2. Evaluation at Step 5.

Relying on the VE's opinion, the ALJ's decision noted a person of plaintiff's residual ability, age, education, and work experience could perform the job of a hand packager (with 14,448 such jobs regionally, and 319,964 jobs nationally); and a housekeeping cleaner (with 17,783 such jobs regionally, and 376,362 jobs nationally). The ALJ disregarded the hand packager job identified during the VE's testimony, explaining that based on the Dictionary of Occupational Titles, the job requires an exertional level which exceeds the plaintiff's RFC. But the ALJ nonetheless concluded the plaintiff could perform the occupation of housekeeping cleaner; a job which, as described in the Dictionary of Occupational Titles, did not exceed the claimant's RFC. (TR 28).
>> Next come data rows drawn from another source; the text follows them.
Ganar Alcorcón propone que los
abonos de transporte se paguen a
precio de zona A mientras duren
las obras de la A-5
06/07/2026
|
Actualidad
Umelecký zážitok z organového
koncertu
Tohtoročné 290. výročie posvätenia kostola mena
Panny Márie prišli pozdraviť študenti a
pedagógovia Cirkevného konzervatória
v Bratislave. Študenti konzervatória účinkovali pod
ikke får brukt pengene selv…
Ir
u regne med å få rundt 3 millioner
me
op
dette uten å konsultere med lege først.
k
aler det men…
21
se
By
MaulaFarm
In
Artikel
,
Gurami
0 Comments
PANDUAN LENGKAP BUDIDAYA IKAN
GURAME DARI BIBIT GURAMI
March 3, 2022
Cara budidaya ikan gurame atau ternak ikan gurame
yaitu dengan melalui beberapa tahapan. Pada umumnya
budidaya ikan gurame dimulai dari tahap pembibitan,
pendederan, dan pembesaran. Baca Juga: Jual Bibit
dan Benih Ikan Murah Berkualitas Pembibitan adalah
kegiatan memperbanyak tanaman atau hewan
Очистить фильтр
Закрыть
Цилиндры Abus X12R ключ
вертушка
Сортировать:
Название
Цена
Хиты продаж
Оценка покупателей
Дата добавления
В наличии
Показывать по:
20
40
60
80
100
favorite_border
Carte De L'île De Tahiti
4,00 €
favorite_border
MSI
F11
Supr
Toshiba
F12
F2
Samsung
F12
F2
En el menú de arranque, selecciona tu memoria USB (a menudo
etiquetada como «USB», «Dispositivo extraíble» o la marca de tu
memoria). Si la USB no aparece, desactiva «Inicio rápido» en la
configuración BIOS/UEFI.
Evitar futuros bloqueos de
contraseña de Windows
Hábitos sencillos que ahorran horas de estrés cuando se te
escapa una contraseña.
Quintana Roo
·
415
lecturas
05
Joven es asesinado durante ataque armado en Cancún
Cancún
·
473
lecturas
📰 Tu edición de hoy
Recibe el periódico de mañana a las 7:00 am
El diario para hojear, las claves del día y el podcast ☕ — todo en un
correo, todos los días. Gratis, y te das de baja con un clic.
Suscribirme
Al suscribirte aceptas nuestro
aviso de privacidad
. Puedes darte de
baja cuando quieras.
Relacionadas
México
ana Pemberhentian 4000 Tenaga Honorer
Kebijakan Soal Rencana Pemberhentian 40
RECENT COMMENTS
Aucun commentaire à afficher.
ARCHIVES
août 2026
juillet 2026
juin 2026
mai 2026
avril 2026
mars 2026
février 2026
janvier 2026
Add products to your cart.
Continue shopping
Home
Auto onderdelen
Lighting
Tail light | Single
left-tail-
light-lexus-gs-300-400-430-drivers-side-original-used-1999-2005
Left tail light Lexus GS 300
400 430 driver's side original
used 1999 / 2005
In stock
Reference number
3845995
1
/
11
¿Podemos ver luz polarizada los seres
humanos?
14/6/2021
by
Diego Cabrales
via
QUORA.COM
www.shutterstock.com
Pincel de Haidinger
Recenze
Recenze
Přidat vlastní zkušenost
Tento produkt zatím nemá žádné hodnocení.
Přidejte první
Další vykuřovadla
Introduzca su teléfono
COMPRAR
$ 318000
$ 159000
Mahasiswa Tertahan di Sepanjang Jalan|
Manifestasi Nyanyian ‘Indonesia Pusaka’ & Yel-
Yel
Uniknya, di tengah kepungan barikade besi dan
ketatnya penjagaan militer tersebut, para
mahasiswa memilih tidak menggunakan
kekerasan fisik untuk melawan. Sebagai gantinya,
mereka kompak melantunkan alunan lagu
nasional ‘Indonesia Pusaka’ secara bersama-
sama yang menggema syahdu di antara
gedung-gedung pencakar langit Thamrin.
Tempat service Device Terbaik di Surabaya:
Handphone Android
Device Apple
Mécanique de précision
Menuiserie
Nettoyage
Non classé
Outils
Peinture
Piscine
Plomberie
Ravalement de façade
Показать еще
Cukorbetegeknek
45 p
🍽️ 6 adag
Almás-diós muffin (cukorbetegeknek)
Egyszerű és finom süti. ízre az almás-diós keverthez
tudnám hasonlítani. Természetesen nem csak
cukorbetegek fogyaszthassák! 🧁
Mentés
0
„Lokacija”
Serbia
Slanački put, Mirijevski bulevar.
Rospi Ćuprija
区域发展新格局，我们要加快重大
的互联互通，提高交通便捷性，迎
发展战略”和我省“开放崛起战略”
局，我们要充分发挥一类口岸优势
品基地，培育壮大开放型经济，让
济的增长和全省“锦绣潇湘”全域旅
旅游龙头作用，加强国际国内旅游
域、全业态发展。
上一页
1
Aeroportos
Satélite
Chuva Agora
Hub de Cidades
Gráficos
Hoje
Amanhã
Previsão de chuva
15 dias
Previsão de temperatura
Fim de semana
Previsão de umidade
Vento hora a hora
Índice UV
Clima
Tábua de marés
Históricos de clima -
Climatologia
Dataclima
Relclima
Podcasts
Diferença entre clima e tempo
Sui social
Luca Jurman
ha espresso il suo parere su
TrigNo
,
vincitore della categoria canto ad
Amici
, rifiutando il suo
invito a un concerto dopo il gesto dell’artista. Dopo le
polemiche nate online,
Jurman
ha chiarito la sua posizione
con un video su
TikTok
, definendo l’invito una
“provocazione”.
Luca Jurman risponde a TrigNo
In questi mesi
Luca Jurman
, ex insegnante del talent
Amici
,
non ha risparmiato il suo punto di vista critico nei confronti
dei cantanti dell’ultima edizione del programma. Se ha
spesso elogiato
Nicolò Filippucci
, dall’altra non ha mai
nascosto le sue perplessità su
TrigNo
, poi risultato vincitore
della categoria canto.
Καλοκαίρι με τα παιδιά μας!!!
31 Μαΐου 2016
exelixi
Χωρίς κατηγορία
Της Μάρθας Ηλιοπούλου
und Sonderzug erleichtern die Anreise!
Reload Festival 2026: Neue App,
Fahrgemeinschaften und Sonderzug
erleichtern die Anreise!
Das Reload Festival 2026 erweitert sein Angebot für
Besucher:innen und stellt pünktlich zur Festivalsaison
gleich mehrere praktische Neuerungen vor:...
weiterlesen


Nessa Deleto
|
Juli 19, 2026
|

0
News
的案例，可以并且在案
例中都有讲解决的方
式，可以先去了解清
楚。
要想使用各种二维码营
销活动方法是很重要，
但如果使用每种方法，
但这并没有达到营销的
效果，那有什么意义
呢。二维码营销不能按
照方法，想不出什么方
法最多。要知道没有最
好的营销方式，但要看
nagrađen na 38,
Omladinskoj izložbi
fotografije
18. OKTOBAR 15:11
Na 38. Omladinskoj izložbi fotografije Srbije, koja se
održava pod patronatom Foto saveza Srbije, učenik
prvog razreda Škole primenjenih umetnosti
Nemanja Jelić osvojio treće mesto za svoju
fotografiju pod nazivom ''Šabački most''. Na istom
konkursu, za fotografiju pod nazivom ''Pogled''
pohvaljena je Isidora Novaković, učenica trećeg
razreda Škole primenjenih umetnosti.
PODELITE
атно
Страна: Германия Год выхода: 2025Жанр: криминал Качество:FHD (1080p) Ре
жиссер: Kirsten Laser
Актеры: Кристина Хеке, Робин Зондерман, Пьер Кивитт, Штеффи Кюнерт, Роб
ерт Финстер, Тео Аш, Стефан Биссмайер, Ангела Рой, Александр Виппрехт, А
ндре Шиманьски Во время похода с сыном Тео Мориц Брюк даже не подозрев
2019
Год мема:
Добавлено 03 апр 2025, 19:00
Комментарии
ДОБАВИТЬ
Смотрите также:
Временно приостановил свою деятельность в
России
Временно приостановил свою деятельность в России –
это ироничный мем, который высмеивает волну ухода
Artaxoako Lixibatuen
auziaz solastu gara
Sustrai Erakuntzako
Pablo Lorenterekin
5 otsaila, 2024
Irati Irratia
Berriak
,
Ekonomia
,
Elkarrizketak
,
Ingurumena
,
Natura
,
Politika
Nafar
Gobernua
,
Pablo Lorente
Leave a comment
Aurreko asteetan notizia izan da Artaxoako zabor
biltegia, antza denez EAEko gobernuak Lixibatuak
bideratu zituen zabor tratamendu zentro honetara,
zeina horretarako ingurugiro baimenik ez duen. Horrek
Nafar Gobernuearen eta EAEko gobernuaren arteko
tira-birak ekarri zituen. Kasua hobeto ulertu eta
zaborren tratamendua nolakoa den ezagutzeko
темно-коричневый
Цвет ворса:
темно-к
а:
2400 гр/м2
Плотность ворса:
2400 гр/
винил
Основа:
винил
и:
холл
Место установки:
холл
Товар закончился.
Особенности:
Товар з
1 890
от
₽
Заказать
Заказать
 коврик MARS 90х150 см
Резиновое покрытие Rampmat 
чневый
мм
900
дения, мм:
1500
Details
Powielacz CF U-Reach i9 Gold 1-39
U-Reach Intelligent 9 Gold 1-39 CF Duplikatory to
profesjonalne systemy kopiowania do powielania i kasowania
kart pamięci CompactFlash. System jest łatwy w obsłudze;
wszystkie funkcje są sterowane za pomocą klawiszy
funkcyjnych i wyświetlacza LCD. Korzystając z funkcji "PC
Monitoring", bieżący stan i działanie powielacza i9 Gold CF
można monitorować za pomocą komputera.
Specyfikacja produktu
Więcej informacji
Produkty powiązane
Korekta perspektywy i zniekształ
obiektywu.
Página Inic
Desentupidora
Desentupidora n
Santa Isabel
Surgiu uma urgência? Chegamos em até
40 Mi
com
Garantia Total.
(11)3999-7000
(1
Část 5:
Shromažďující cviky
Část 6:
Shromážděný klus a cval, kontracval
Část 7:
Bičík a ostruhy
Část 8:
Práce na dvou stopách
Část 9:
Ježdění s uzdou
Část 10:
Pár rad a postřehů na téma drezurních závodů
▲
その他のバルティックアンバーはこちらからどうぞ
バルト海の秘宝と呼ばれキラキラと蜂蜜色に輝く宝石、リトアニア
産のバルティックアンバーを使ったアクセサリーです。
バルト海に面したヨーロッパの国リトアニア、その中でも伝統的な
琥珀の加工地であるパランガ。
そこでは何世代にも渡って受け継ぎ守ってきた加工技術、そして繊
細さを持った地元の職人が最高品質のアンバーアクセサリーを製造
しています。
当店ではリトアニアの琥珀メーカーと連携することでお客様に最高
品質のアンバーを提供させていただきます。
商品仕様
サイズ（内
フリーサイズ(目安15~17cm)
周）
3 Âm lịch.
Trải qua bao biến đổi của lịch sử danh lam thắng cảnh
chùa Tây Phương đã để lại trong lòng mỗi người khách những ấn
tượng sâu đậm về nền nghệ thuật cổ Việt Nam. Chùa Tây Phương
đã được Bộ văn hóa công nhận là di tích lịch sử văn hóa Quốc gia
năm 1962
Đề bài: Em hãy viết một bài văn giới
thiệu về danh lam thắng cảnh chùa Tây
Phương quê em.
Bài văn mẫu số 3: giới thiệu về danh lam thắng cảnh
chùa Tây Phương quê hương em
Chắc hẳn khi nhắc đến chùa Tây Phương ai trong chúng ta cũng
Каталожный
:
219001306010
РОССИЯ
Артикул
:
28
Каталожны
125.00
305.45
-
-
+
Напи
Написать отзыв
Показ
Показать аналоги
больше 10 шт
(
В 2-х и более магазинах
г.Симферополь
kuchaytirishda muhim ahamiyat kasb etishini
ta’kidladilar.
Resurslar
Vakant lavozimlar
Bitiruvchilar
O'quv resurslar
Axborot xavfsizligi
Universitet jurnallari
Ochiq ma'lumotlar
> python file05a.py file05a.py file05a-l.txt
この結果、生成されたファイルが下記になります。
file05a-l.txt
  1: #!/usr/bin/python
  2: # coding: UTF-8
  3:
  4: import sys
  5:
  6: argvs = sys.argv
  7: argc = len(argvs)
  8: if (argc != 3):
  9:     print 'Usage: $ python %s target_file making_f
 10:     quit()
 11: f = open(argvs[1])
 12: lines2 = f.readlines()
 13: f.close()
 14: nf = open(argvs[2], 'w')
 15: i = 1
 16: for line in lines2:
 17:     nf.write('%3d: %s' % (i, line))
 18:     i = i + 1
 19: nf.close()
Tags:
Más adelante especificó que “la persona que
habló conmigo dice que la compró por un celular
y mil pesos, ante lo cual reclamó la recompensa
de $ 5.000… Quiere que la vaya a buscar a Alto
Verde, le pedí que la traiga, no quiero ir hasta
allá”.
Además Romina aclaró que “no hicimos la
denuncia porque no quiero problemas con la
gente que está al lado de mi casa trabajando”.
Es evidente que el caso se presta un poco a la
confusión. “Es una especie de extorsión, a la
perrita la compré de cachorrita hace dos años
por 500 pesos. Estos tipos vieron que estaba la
The description of a Cleaner, Housekeeping, (DOT 323.687-014) in the Dictionary of Occupational Titles is consistent with the ALJ's RFC determination as included in the hypothetical question posed to the VE. The VE testified there are 17,783 of those jobs in the light, unskilled category in the Iowa, Nebraska, Missouri, and Kansas the four-state region, and 376,362 such jobs nationally. Had the ALJ concluded the Plaintiff was unable to return to his past relevant work, the Plaintiff was nonetheless not disabled at Step 5 because Plaintiff remained able to perform work existing in significant numbers in the regional and national economy.

Having evaluated the issues as requested by the plaintiff, the court continues to find that the ALJ's decision is supported by substantial evidence on the record as a whole. The court's prior judgment will not be altered or amended. Accordingly,

IT IS ORDERED that Plaintiff's Motion to Amend or Alter, (Filing No. 37), is denied.